- [Task description]
Only lines containing the word "euch" belong in the answer; copy each one from the records.

++++++++

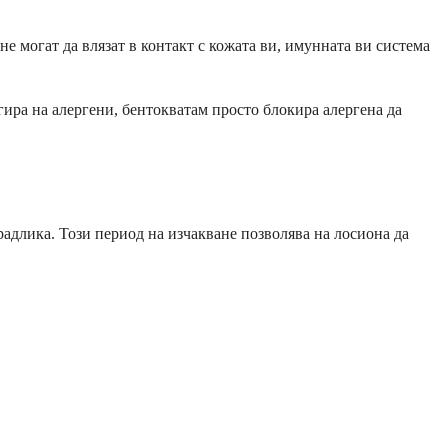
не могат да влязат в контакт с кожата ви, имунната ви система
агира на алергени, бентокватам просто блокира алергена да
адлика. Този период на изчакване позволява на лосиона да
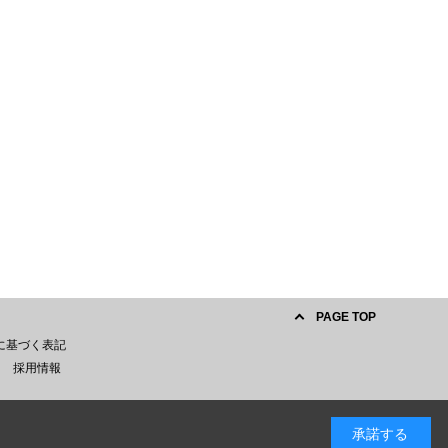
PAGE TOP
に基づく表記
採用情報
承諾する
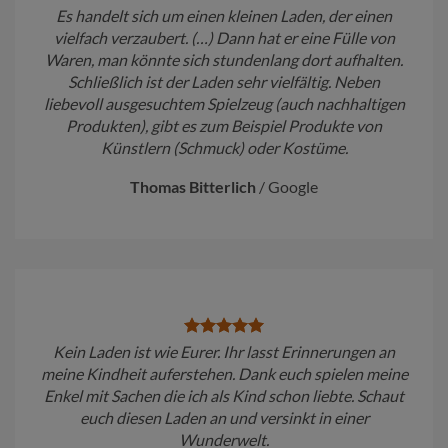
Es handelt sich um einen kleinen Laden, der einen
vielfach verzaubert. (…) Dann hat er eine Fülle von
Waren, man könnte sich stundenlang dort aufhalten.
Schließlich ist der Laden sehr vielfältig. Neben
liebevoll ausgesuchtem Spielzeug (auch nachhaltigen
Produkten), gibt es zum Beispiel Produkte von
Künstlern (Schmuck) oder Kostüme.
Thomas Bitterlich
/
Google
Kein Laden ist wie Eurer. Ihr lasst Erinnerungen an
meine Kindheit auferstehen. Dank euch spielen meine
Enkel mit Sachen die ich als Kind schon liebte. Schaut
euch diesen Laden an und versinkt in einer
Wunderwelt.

++++++++

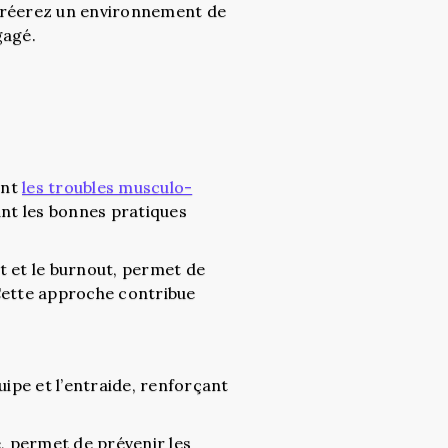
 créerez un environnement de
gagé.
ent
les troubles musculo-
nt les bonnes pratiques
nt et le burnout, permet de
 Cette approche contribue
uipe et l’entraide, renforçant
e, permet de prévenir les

++++++++

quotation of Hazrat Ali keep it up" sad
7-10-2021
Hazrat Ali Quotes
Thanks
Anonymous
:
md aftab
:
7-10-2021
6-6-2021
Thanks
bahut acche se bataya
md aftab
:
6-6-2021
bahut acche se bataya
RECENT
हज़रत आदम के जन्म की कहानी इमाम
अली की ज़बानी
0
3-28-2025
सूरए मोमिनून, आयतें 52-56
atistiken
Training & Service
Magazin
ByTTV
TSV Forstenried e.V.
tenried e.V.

++++++++

- [Your solution]
meine Kindheit auferstehen. Dank euch spielen meine
euch diesen Laden an und versinkt in einer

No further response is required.